Copy out every line of the records in which "lines" can be found.
-- MATERIAL FOR THIS TASK follows --
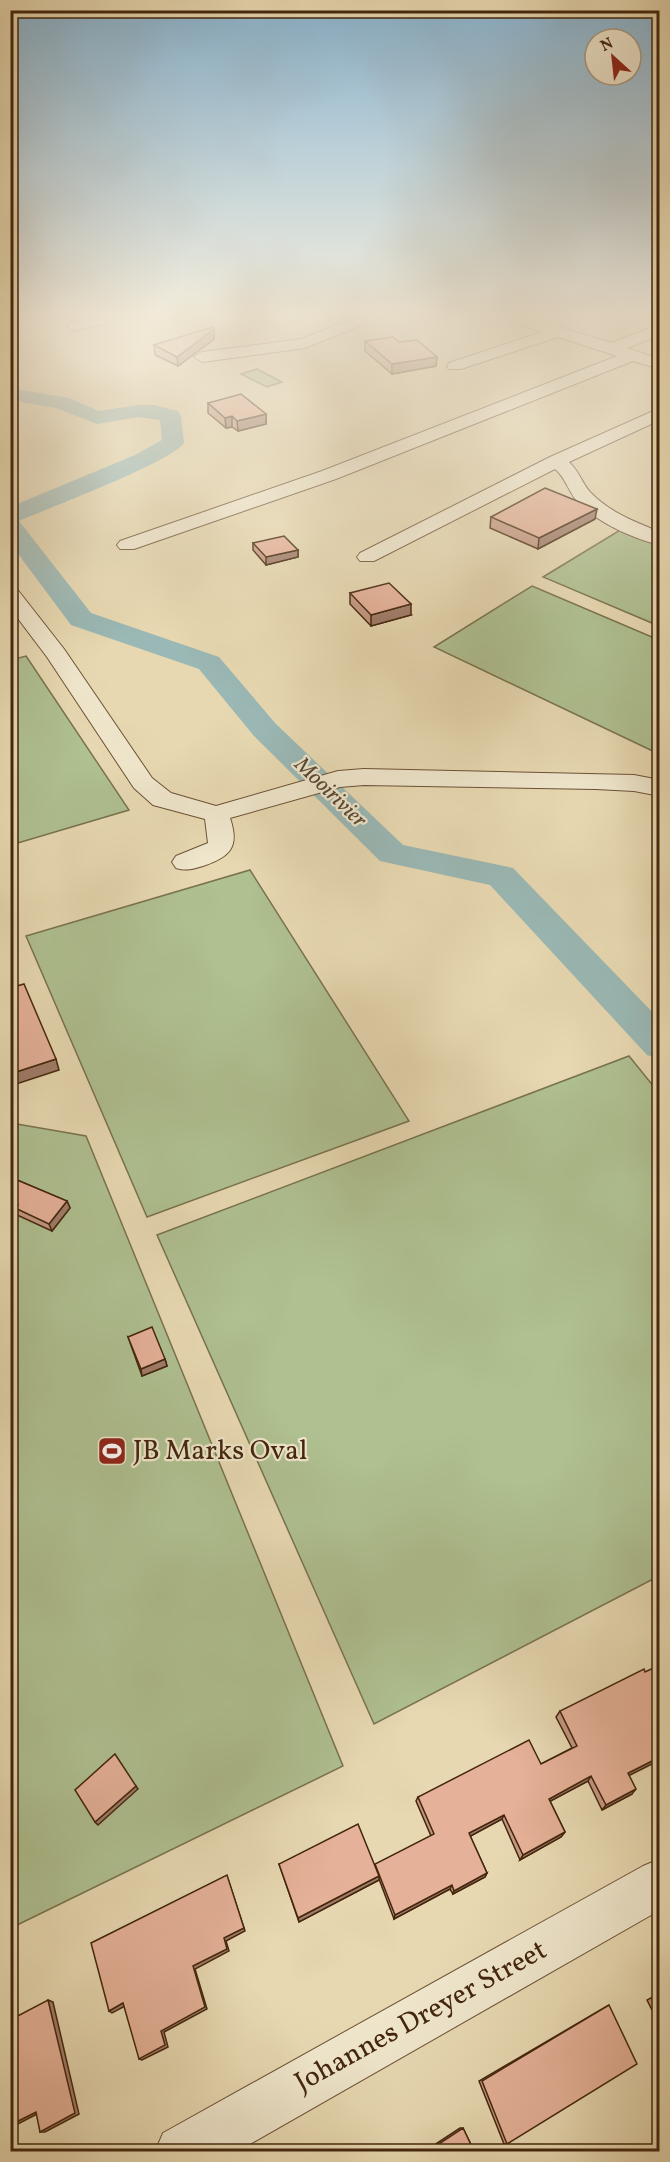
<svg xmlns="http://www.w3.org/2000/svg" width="670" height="2162" font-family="Vollkorn,serif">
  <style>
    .green { fill: #afc091; stroke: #79734f; stroke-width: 1.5 }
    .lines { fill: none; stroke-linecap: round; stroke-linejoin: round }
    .river { fill: #9ab8b5; fill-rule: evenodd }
    .minor-casing { stroke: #6c5236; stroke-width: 2 }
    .minor { fill: #efe6cc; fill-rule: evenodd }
    .wall { fill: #c59883; stroke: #43260d; stroke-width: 1.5 }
    .shaded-wall { fill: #a07c6a; stroke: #43260d; stroke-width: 1.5 }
    .building { fill: #e5b198; stroke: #43260d; stroke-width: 1.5 }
    .labels { text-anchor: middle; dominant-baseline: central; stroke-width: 4.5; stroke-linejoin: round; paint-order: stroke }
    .far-water-label { font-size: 22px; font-style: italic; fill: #594a37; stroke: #efe6cc }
    .near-poi-label { font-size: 28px; fill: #43260d; stroke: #efe6cc; text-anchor: start }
    .near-street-label { font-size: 28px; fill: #43260d; stroke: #efe6cc }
  </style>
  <rect width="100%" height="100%" fill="#e7d8b1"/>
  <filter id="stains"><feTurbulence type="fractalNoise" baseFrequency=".00333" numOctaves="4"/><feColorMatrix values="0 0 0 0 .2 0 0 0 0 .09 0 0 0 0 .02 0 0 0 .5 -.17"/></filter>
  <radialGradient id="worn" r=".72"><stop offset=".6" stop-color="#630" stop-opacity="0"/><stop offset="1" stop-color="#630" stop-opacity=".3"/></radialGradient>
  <!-- green -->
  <path class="green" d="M257,369L282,382L267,387L241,374Z
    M630,524L659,535V626L543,577Z
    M532,586L659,640V754L434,647Z
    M26,656L129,810L11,845V660Z
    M250,870L409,1121L147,1217L26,936Z
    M629,1056L659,1093V1576L374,1724L157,1235Z
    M11,1123L86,1136L343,1766L11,1928Z"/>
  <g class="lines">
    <!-- river -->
    <path class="river" d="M10,388L69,398L99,411L138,405H154L178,411L181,416L184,443C170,463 48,508 19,521L91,613L219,657L276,724L403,845L513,868L660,1020V1059L647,1055L490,885L380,861L254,736L199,669L71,625L10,543V507L135,455L162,440L160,420L138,417L97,424L56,408L10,400Z"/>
    <!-- minor casing -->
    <g class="minor-casing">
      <path id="minor" d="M98,316H123L120,319L75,331L67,326L70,323Z
        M359,316H380L377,319L305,348L202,362L194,357L202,352L302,339Z
        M502,316H524L611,343L660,324V335L627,348L660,359V369L633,361L336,479L134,549H120L117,545L120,541L322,471L617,356L558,337L461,369H449L447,366L449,363L542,332L504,319Z
        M660,408V420L569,462C579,471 582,483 590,492C609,512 635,522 660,532V545C631,538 596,522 576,500C568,490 565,477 555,469L374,561H360L357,557L360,553L550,457Z
        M10,587L17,589L64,649L152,778L171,793L216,806L338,771L364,769L634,775L660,780V796L634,791L596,789L364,785L340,787L230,818C240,847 230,857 203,866C193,869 186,871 176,868L172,862L176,856L208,843L205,819L153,805L134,788L47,657L10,608Z
        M660,1859V1910L236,2152H155L163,2133L643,1866Z"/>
    </g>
    <!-- minor -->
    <use href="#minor" class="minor"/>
  </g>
  <!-- wall -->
  <path class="wall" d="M214,329V339L178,366L155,355L154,345Z
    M365,341L399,342L437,357L436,366L392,374L365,351Z
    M208,403L266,414V424L238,431L232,427L226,428L208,413Z
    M491,517L595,519L538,549L490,528Z
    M253,543L298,550V557L266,565L253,550Z
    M350,593L411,615L371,626L350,604Z
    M10,1177L67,1201L70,1208L52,1231L17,1215L16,1211L10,1209Z
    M128,1337L165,1359L167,1366L142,1376Z
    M560,1711L629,1776L632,1794L602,1810L588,1781L550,1801L565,1832L561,1837L520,1860L502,1819L470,1836L487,1873L485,1877L453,1894L450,1889L394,1919L379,1879V1880L299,1922L279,1864L375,1866L431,1836L416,1801L418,1797L541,1764L572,1748L556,1717Z
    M660,1993V2026L647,2000Z
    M609,2005L507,2144H504L479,2081Z
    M460,2128H463L474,2151H425Z"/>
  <!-- shaded-wall -->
  <path class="shaded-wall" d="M214,329V339L178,366L177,357Z
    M437,357L436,366L392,374V364Z
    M266,414V424L238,431L237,421Z
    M232,416V427L226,428L225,418Z
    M597,509L595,519L538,549L539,538Z
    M298,550V557L266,565V557Z
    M411,604V615L371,626V615Z
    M56,1059L59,1070L10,1086V1074Z
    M67,1201L70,1208L52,1231L49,1224Z
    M165,1359L167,1366L142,1376L141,1369Z
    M660,1757V1760L624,1778L628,1773Z
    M591,1776L588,1781L545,1804L549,1799Z
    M136,1786L138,1789L98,1825L95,1822Z
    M636,1789L632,1794L602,1810L606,1805Z
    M504,1815L502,1819L467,1838L469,1833Z
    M565,1832L561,1837L520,1860L523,1855Z
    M487,1873L485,1877L453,1894L454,1891Z
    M379,1876V1880L299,1922L298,1918Z
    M228,1879L245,1931L226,1941L229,1951L195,1969L207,2009L164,2032L168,2047L142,2060L139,2059L161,2031L193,1966L224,1938Z
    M452,1885L450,1889L394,1919L395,1915Z
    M48,2000L53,2002L79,2114L45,2132H40Z
    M123,2003L127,2005L112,2013L109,2011Z
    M36,2112H41L10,2128V2125Z"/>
  <!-- building -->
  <path class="building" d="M213,327L214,329L177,357L154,345Z
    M393,337L399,342L417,340L437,357L392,364L365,341Z
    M241,394L266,414L237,421L232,416L225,418L208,403Z
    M545,488L597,509L539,538L491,517Z
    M284,536L298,550L266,557L253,543Z
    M389,583L411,604L371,615L350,593Z
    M24,984L56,1059L10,1074V988Z
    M10,1177L67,1201L49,1224L15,1208L18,1205L10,1202Z
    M152,1327L165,1359L141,1369L128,1337Z
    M660,1665V1757L628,1773L636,1789L606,1805L591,1776L549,1799L565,1832L523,1855L504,1815L469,1833L487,1873L454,1891L452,1885L395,1915L375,1864L434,1834L418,1797L529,1740L541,1764L577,1746L560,1711L644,1669L645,1672Z
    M115,1754L136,1786L95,1822L75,1790Z
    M358,1824L379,1876L298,1918L279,1864Z
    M227,1875L244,1928L224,1938L227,1949L193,1966L205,2007L161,2031L165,2045L139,2059L123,2003L109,2011L91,1943Z
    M660,1994V2013L653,1998Z
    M48,2000L75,2113L40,2132L36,2112L10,2125V2020Z
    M609,2005L637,2064L507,2144L482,2081Z
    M463,2128L474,2151H428Z"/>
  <!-- sky -->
  <linearGradient id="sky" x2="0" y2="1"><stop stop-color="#89b6d4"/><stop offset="0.51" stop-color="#f4eddc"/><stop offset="1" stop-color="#f4eddc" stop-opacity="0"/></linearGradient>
  <rect width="670" height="618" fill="url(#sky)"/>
  <!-- icons -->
  <defs>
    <g id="stadium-square" transform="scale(1.5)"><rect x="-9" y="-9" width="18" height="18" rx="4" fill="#8f2418" stroke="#efe6cc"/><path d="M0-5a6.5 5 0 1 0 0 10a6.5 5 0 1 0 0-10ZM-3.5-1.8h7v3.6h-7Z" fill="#fff"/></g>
  </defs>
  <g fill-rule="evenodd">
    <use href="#stadium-square" x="112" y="1451"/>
  </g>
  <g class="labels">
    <!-- far-water labels -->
    <g class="far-water-label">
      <text transform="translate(330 793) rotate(44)">Mooirivier</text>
    </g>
    <!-- near-poi labels -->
    <g class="near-poi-label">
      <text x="133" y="1451">JB Marks Oval</text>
    </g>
    <!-- near-street labels -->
    <g class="near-street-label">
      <text transform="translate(421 2017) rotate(-29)">Johannes Dreyer Street</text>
    </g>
  </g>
  <!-- margin -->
  <rect width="670" height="2162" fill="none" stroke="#e7d8b1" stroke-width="36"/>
  <rect x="12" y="12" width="646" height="2138" fill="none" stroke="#43260d" stroke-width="3"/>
  <rect x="18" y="18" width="634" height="2126" fill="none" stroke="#43260d" stroke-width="1.5"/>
  <!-- north arrow -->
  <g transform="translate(613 57) rotate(333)"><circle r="28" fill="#efe6cc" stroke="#aa9980" stroke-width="1.5"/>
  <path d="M0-4.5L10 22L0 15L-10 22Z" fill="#8f2418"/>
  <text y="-9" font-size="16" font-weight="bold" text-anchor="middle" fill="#43260d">N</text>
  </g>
  <rect width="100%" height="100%" filter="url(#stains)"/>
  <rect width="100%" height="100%" fill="url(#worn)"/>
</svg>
-- MATERIAL FOR THIS TASK concluded --
● SOLUTION
    .lines { fill: none; stroke-linecap: round; stroke-linejoin: round }
  <g class="lines">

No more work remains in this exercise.